EXERCISES TO COMPLETE:
A) Decide whether each statement agrees with the passage on hate crimes. Give yes or no for each, followed by the exact words of the passage that settle it. (i) The FBI reported that violent hate crimes reached a 16-year high in 2018. (ii) 2018 saw the highest number of hate crime murders in 20 years. (iii) The annual increases in hate crimes that the passage describes ran from 2015 to 2017.
B) Reproduce the passage on hate crimes word for word, starting at "Worse, 2018 saw" and ending at "rise of Trump.".
C) List every word or phrase that the passage on hate crimes places inside quotation marks.

SELECTED TEXT:
——————
When you are in a daily fight against Donald Trump’s white supremacist agenda, it’s difficult to be thankful—even on Thanksgiving Day. Trump has made demonizing minorities his favorite pastime, from his racist demand that four women of color in Congress “go back” to their country to his demeaning of black Americans as “low IQ” and “unintelligent,” to dubbing Latino immigrants “rapists” and “invaders.”
Trump’s words, like all world leaders’, do more than just elicit cheers at campaign rallies. They inspire action. So it’s not surprising that the FBI earlier this month reported that violent hate crimes had reached a 16-year high in 2018.
Worse, 2018 saw the highest number of hate crime murders in 27 years. This follows three years of unprecedented annual increases in hate crimes, from 2015 to 2017, which—not coincidentally—matches the rise of Trump.
——————
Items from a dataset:

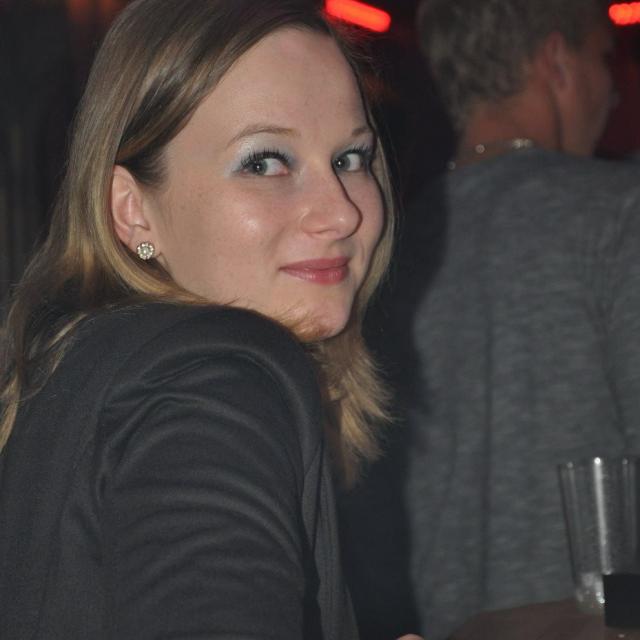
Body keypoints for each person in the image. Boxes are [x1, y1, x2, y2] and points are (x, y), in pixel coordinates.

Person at [0, 1, 424, 638]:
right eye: (265, 162)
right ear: (132, 210)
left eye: (349, 159)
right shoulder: (216, 380)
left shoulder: (71, 369)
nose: (342, 213)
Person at [402, 0, 640, 638]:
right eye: (604, 57)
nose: (615, 88)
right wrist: (606, 614)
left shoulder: (374, 251)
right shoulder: (622, 215)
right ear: (556, 61)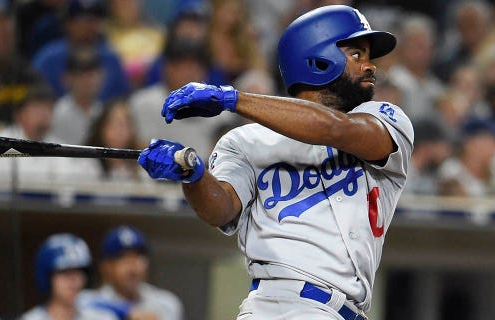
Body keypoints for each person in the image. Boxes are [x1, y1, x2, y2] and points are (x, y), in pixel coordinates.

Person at [137, 5, 413, 319]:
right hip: (269, 302)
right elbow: (221, 210)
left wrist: (232, 98)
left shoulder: (386, 120)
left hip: (343, 310)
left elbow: (334, 128)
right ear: (317, 59)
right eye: (356, 54)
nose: (370, 67)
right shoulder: (246, 140)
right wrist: (194, 174)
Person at [0, 86, 100, 185]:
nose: (44, 114)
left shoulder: (59, 148)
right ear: (19, 114)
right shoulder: (0, 143)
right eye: (37, 109)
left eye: (48, 109)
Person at [82, 226, 183, 320]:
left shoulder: (166, 303)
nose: (132, 267)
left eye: (138, 257)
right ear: (106, 267)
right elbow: (82, 301)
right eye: (124, 258)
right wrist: (127, 313)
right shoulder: (89, 303)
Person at [19, 233, 117, 320]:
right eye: (65, 272)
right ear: (48, 278)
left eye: (78, 272)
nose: (73, 280)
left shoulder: (102, 317)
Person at [50, 47, 105, 145]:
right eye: (80, 75)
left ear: (101, 77)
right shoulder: (56, 114)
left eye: (91, 74)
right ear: (67, 78)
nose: (86, 81)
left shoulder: (103, 112)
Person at [85, 99, 145, 182]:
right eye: (114, 124)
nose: (120, 131)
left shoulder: (140, 168)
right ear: (102, 128)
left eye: (125, 125)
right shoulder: (86, 164)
——————
ACTIVITY ANSWERS:
A)
(i) Yes: "the FBI earlier this month reported that violent hate crimes had reached a 16-year high in 2018"
(ii) No: "2018 saw the highest number of hate crime murders in 27 years"
(iii) Yes: "three years of unprecedented annual increases in hate crimes, from 2015 to 2017"

B)
Worse, 2018 saw the highest number of hate crime murders in 27 years. This follows three years of unprecedented annual increases in hate crimes, from 2015 to 2017, which—not coincidentally—matches the rise of Trump.

C)
go back
low IQ
unintelligent
rapists
invaders